Editor’s Note: This was excerpted from the February 26 edition of CNN’s Meanwhile in America, the daily email about US politics for global readers. Click here to read past editions and subscribe.

CNN  — 

We’re going to have to talk about Donald Trump.

To be frank, it’s been a relief over the last month not to spend every hour on alert for a world-rattling tweet or wondering which article of the Constitution would be crushed next.

Now Trump has made a comeback from the golf course, in an appearance that aides said would position him as the prohibitive favorite for the Republican presidential nomination in 2024. In his address to the Conservative Political Action Conference in Florida on Sunday, Trump said the “incredible journey” that he and his supporters started four years ago is “far from being over.”

Trump is already plotting revenge on party members who broke with his personality cult. From his golf cart at Mar-a-Lago, he’s concocting plans to destroy their careers in the run-up to the 2022 midterm elections. Whether he actually mounts a presidential campaign is open to question – especially as his plans could be derailed by multiple legal problems. But just by looking serious about it, he could scare off potential rivals.

In purely political terms, it’s easy to see why Republican lawmakers stick with Trump – especially those in gerrymandered districts whose only threat is a primary challenge from a more radical foe. He’s still wildly popular among Republican grassroots voters, who see him as the guardian of a traditional, conservative America run by White people.

But the specter of Trump’s comeback raises a practical question: Does anything justify another Trump presidency? He left the country in a shambles, overwhelmed by a pandemic he barely acknowledged during his last months in power. His nepotistic administration left America more divided than at any point since the Civil War. And he almost buckled US democracy itself, deceiving his supporters into believing that he had been cheated in a free and fair election. People died because of the mob that he raised outside the Capitol.

After all that, the fact that Trump is still seen as a credible leader by much of his party (even after losing the White House, the House and the Senate) tells you a lot about the soul of Republicanism and the state of American politics itself.

What about Canada?

Earlier this week, we asked what Canada needs from the US, the “meth lab” south of the border, to quote the late Robin Williams. Michèle in Canada was quick to offer another analogy coined by former PM Pierre Trudeau, who “used to compare it to a mouse sharing a bed with an elephant. To survive, you have to be constantly aware of what that creature is doing because it could roll over and crush you without even being aware of it,” she wrote.

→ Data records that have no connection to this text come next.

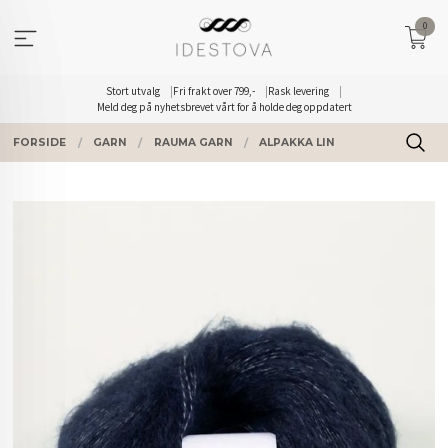
Gå
0
til
innholdet
Stort utvalg
Fri frakt over 799,-
Rask levering
Meld deg på nyhetsbrevet vårt for å holde deg oppdatert
FORSIDE
GARN
RAUMA GARN
ALPAKKA LIN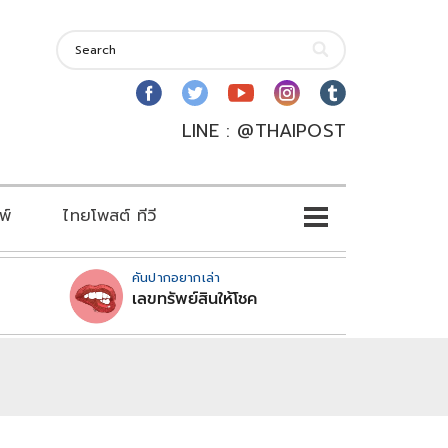
LINE : @THAIPOST
พ์
ไทยโพสต์ ทีวี
คันปากอยากเล่า
เลขทรัพย์สินให้โชค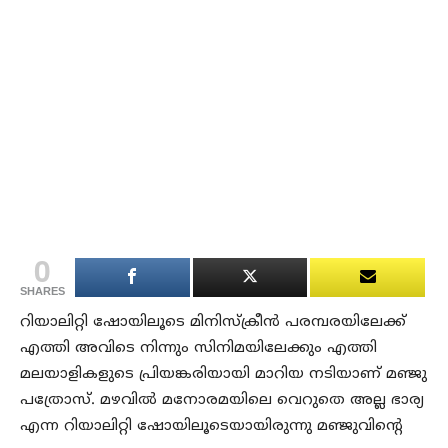
0
SHARES
റിയാലിറ്റി ഷോയിലൂടെ മിനിസ്‌ക്രീൻ പരമ്പരയിലേക്ക്
എത്തി അവിടെ നിന്നും സിനിമയിലേക്കും എത്തി
മലയാളികളുടെ പ്രിയങ്കരിയായി മാറിയ നടിയാണ് മഞ്ജു
പത്രോസ്. മഴവിൽ മനോരമയിലെ വെറുതെ അല്ല ഭാര്യ
എന്ന റിയാലിറ്റി ഷോയിലൂടെയായിരുന്നു മഞ്ജുവിന്റെ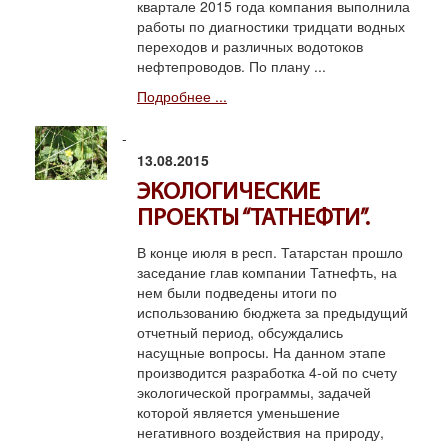
квартале 2015 года компания выполнила
работы по диагностики тридцати водных
переходов и различных водотоков
нефтепроводов. По плану ...
Подробнее ...
13.08.2015
ЭКОЛОГИЧЕСКИЕ
ПРОЕКТЫ “ТАТНЕФТИ”.
В конце июля в респ. Татарстан прошло
заседание глав компании Татнефть, на
нем были подведены итоги по
использованию бюджета за предыдущий
отчетный период, обсуждались
насущные вопросы. На данном этапе
производится разработка 4-ой по счету
экологической программы, задачей
которой является уменьшение
негативного воздействия на природу,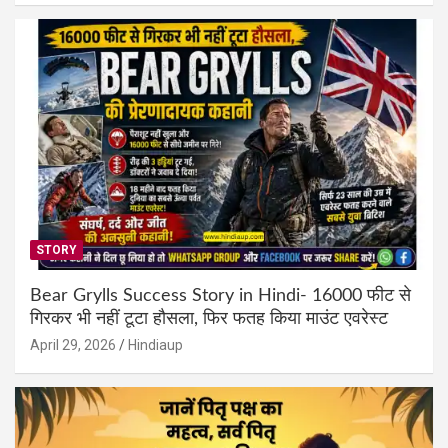
STORY
Bear Grylls Success Story in Hindi- 16000 फीट से
गिरकर भी नहीं टूटा हौसला, फिर फतह किया माउंट एवरेस्ट
April 29, 2026
Hindiaup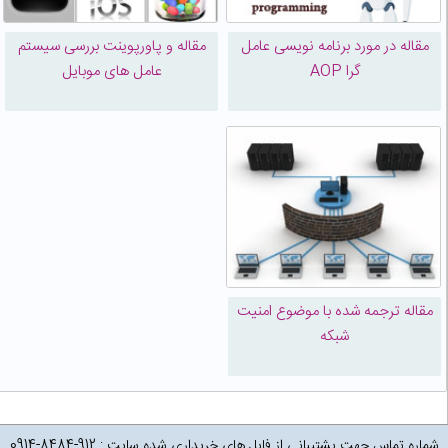
مقاله در مورد برنامه نویسی عامل
مقاله و پاورپوینت بررسی سیستم
گرا AOP
عامل های موبایل
مقاله ترجمه شده با موضوع امنیت
شبکه
شماره تماس جهت پشتیبانی از فایل های خریداری شده سایت : 912-8484-0914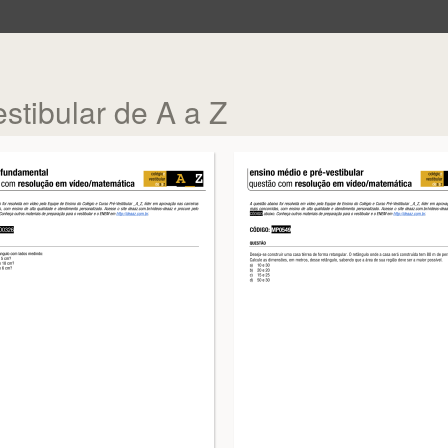
stibular de A a Z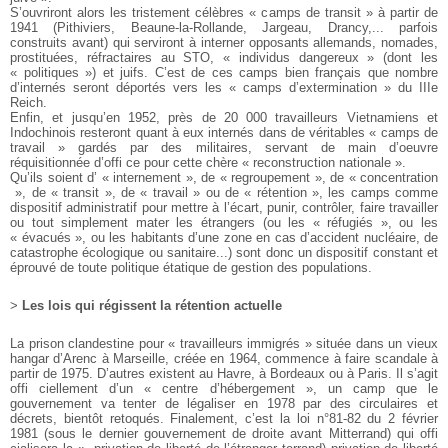
S’ouvriront alors les tristement célèbres « camps de transit »
à partir de
1941 (Pithiviers, Beaune-la-Rollande, Jargeau,
Drancy,... parfois
construits avant) qui serviront à interner
opposants allemands, nomades,
prostituées, réfractaires au
STO, « individus dangereux » (dont les
« politiques ») et juifs.
C’est de ces camps bien français que nombre
d’internés
seront déportés vers les « camps d’extermination » du IIIe
Reich.
Enfin, et jusqu’en 1952, près de 20 000 travailleurs Vietnamiens
et
Indochinois resteront quant à eux internés dans
de véritables « camps de
travail » gardés par des militaires,
servant de main d’oeuvre
réquisitionnée d’offi ce pour cette
chère « reconstruction nationale ».
Qu’ils soient d’ « internement », de « regroupement », de « concentration
», de « transit », de « travail » ou de « rétention », les
camps comme
dispositif administratif pour mettre à l’écart,
punir, contrôler, faire travailler
ou tout simplement mater les
étrangers (ou les « réfugiés », ou les
« évacués », ou les habitants
d’une zone en cas d’accident nucléaire, de
catastrophe
écologique ou sanitaire...) sont donc un dispositif constant et
éprouvé de toute politique étatique de gestion des populations.
>
Les lois qui régissent la rétention actuelle
La prison clandestine pour « travailleurs immigrés » située
dans un vieux
hangar d’Arenc à Marseille, créée en 1964,
commence à faire scandale à
partir de 1975. D’autres existent
au Havre, à Bordeaux ou à Paris. Il s’agit
offi ciellement
d’un « centre d’hébergement », un camp que le
gouvernement
va tenter de légaliser en 1978 par des circulaires et
décrets,
bientôt retoqués. Finalement, c’est la loi n°81-82 du 2 février
1981 (sous le dernier gouvernement de droite avant Mitterrand)
qui offi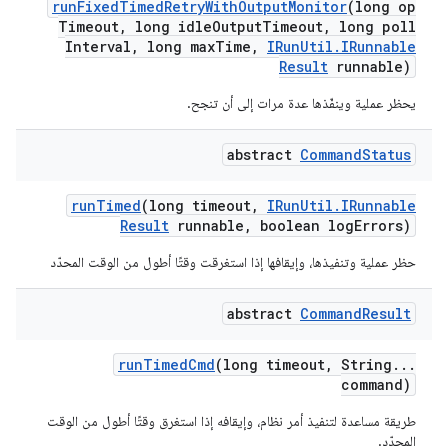
run
Fixed
Timed
Retry
With
Output
Monitor
(long op
Timeout
,
long idle
Output
Timeout
,
long poll
Interval
,
long max
Time
,
IRun
Util
.
IRunnable
Result
runnable)
يحظر عملية وينفّذها عدة مرات إلى أن تنجح.
abstract
Command
Status
run
Timed
(long timeout
,
IRun
Util
.
IRunnable
Result
runnable
,
boolean log
Errors)
حظر عملية وتنفيذها، وإيقافها إذا استغرقت وقتًا أطول من الوقت المحدّد
abstract
Command
Result
run
Timed
Cmd
(long timeout
,
String
.
.
.
command)
طريقة مساعدة لتنفيذ أمر نظام، وإيقافه إذا استغرق وقتًا أطول من الوقت
المحدّد.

The US-Canada relationship has never been more important – and Washington’s policymaking should reflect that, wrote Robert. “There is a new history being built where Asia and China play a dominant role with significant implications for the world’s future. There are coalitions which need to be built which will require close ties, and in one of these coalitions is the exceptional US-Canada relationship based on a shared history, culture and values. As a consequence, US domestic economic policies need to account for some of its key and important relationships most notably the relationship with its neighbor to the North.”

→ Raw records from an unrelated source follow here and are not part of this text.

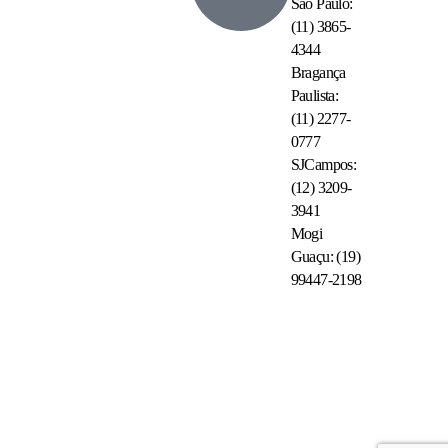
São Paulo:
(11) 3865-
4344
Bragança
Paulista:
(11) 2277-
0777
SJCampos:
(12) 3209-
3941
Mogi
Guaçu: (19)
99447-2198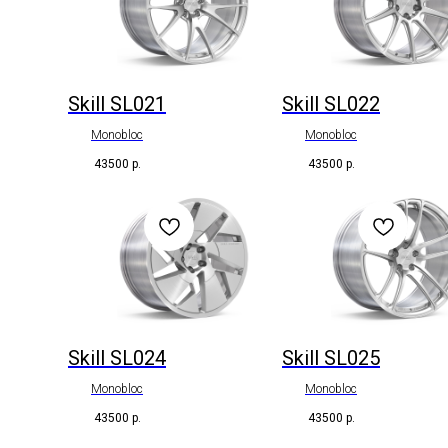
Skill SL021
Skill SL022
Monobloc
Monobloc
43500
р.
43500
р.
Skill SL024
Skill SL025
Monobloc
Monobloc
43500
р.
43500
р.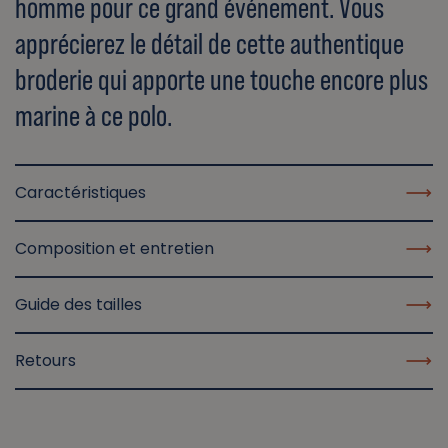
homme pour ce grand événement. Vous
apprécierez le détail de cette authentique
broderie qui apporte une touche encore plus
marine à ce polo.
Caractéristiques
Composition et entretien
Guide des tailles
Retours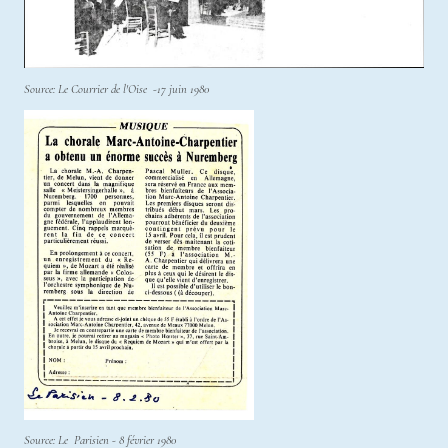
Source: Le Courrier de l'Oise -17 juin 1980
Source: Le Parisien - 8 février 1980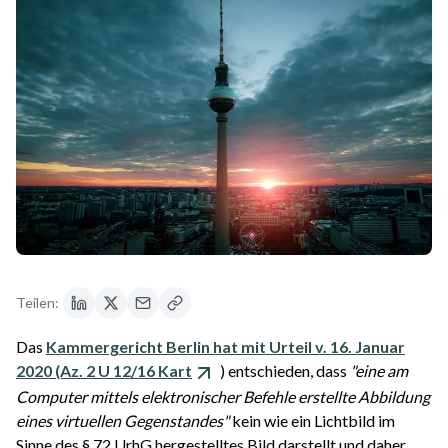
Teilen:
Das
Kammergericht Berlin hat mit Urteil v. 16. Januar
2020 (Az. 2 U 12/16 Kart
) entschieden, dass
"eine am
Computer mittels elektronischer Befehle erstellte Abbildung
eines virtuellen Gegenstandes"
kein wie ein Lichtbild im
Sinne des § 72 UrhG hergestelltes Bild darstellt und daher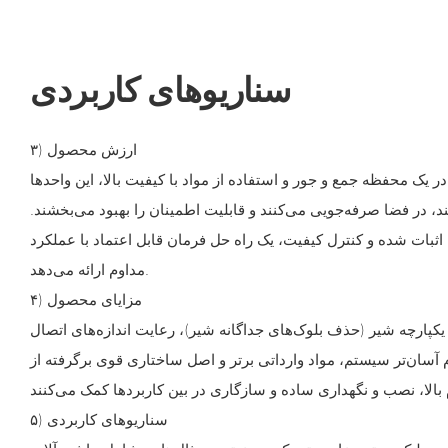
سناریوهای کاربردی
۳) ارزش محصول
ر یک محفظه جمع و جور و استفاده از مواد با کیفیت بالا، این واحدها
 در فضا صرفه‌جویی می‌کنند و قابلیت اطمینان را بهبود می‌بخشند.
ثبات شده و کنترل کیفیت، یک راه حل فرمان قابل اعتماد با عملکرد
مداوم ارائه می‌دهد.
۴) مزایای محصول
پارچه شیر (حذف بلوک‌های جداگانه شیر)، رعایت اندازه‌های اتصال
آسان‌تر سیستم، مواد وارداتی برتر و اصل ساختاری قوی برگرفته از BZZ است.
۵) سناریوهای کاربردی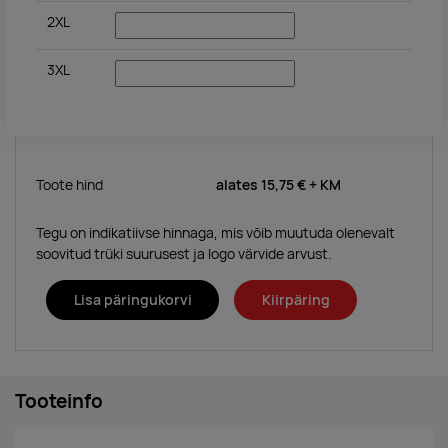
2XL
3XL
Toote hind
alates
15,75 €
+ KM
Tegu on indikatiivse hinnaga, mis võib muutuda olenevalt
soovitud trüki suurusest ja logo värvide arvust.
Lisa päringukorvi
Kiirpäring
Tooteinfo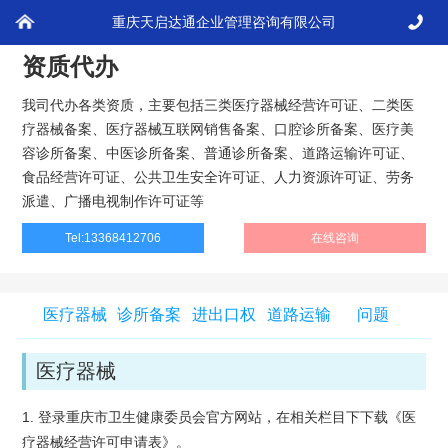
现在的位置>
天启达通
>
资质代办
重庆天启达通企业管理咨询有限公司
资质代办
我司代办各类资质，主要包括三类医疗器械经营许可证、二类医
疗器械备案、医疗器械互联网销售备案、口腔诊所备案、医疗美
容诊所备案、中医诊所备案、普通诊所备案、道路运输许可证、
食品经营许可证、公共卫生安全许可证、人力资源许可证、劳务
派遣、广播电视制作许可证等
Tel:13368412706
在线咨询
医疗器械
诊所备案
进出口权
道路运输
问题
医疗器械
1. 登录重庆市卫生健康委员会官方网站，在相关栏目下下载《医
疗器械经营许可申请表》。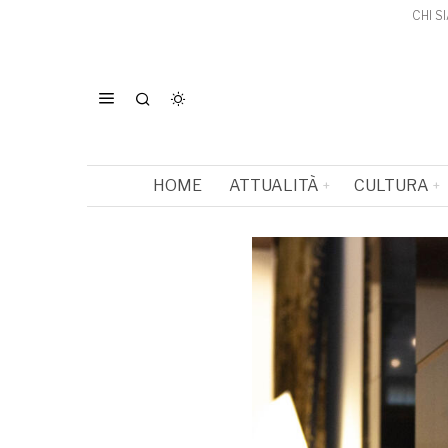
CHI S
HOME
ATTUALITÀ
CULTURA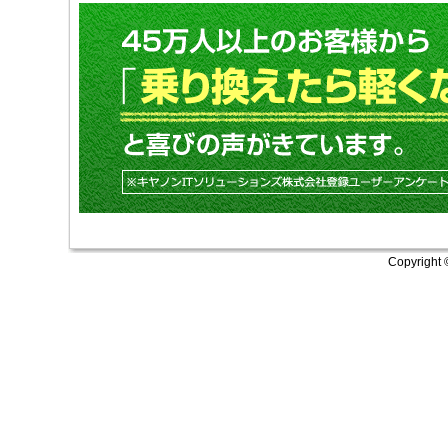
Copyright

On the issues: Ken emphasized solidarity in fighting Covid-19. “Canada and the rest of the world needs the United States to lead a charge to force drug companies to share the vaccine for Covid-19 with other drug companies. Vaccinate the world and be damned to patents and profits!” he wrote. And Canadian chagrin over Biden’s cancellation of the Keystone XL Pipeline is overblown, said Bill: “Most of us here in Canada could care less about the pipeline. Unless you work in the field or an offshoot, that is, unless you live in Alberta, it has little or no bearing on our lives.”

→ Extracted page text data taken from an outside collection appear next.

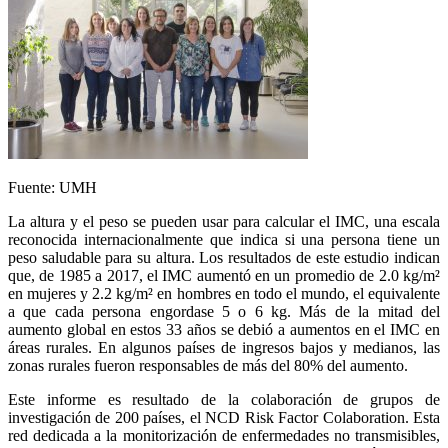
Fuente: UMH
La altura y el peso se pueden usar para calcular el IMC, una escala
reconocida internacionalmente que indica si una persona tiene un
peso saludable para su altura. Los resultados de este estudio indican
que, de 1985 a 2017, el IMC aumentó en un promedio de 2.0 kg/m²
en mujeres y 2.2 kg/m² en hombres en todo el mundo, el equivalente
a que cada persona engordase 5 o 6 kg. Más de la mitad del
aumento global en estos 33 años se debió a aumentos en el IMC en
áreas rurales. En algunos países de ingresos bajos y medianos, las
zonas rurales fueron responsables de más del 80% del aumento.
Este informe es resultado de la colaboración de grupos de
investigación de 200 países, el NCD Risk Factor Colaboration. Esta
red dedicada a la monitorización de enfermedades no transmisibles,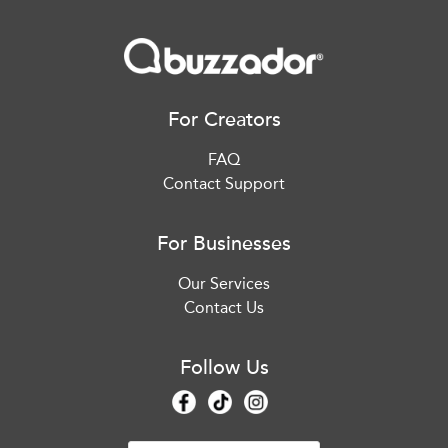
For Creators
FAQ
Contact Support
For Businesses
Our Services
Contact Us
Follow Us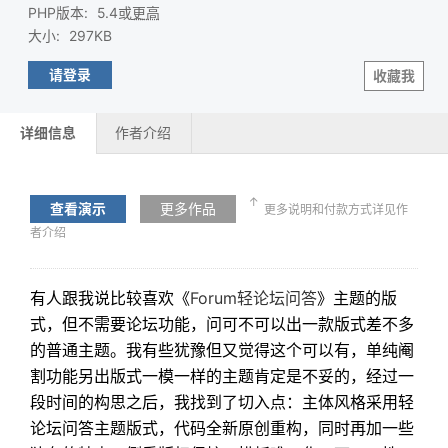
PHP版本
:
5.4或
更高
大小
:
297KB
请登录
收藏我
详细信息
作者介绍
↑
查看演示
更多作品
更多说明和付款方式详见作
者介绍
有人跟我说比较喜欢《
Forum轻论坛问答
》主题的版
式，但不需要论坛功能，问可不可以出一款版式差不多
的普通主题。我有些犹豫但又觉得这个可以有，单纯阉
割功能另出版式一模一样的主题肯定是不妥的，经过一
段时间的构思之后，我找到了切入点：主体风格采用轻
论坛问答主题版式，代码全新原创重构，同时再加一些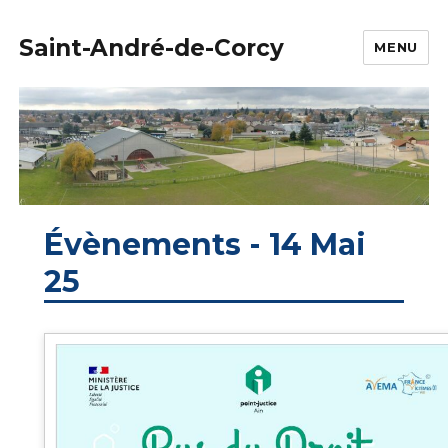
Saint-André-de-Corcy
MENU
Évènements - 14 Mai
25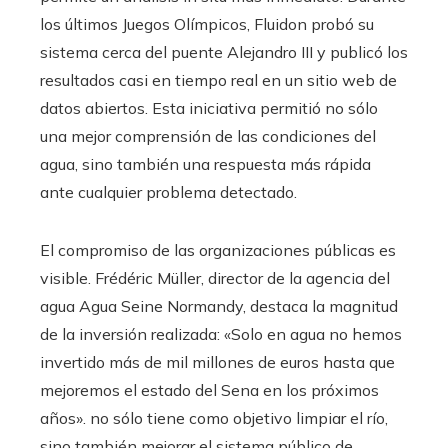
los últimos Juegos Olímpicos, Fluidon probó su
sistema cerca del puente Alejandro III y publicó los
resultados casi en tiempo real en un sitio web de
datos abiertos. Esta iniciativa permitió no sólo
una mejor comprensión de las condiciones del
agua, sino también una respuesta más rápida
ante cualquier problema detectado.
El compromiso de las organizaciones públicas es
visible. Frédéric Müller, director de la agencia del
agua Agua Seine Normandy, destaca la magnitud
de la inversión realizada: «Solo en agua no hemos
invertido más de mil millones de euros hasta que
mejoremos el estado del Sena en los próximos
años». no sólo tiene como objetivo limpiar el río,
sino también mejorar el sistema público de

But in the US, that pipeline was highly controversial, Paul pointed out, arguing that “Canada needs to respect the US too.” He elaborated: “It was ok with Canada that US Government used Native American lands, against their opposition, for this (Keystone) pipeline. … It was an environmental risk to our nation and further disrespect visited on our Native Americans. Listening Canada? You increased our issues like Trump did yours.”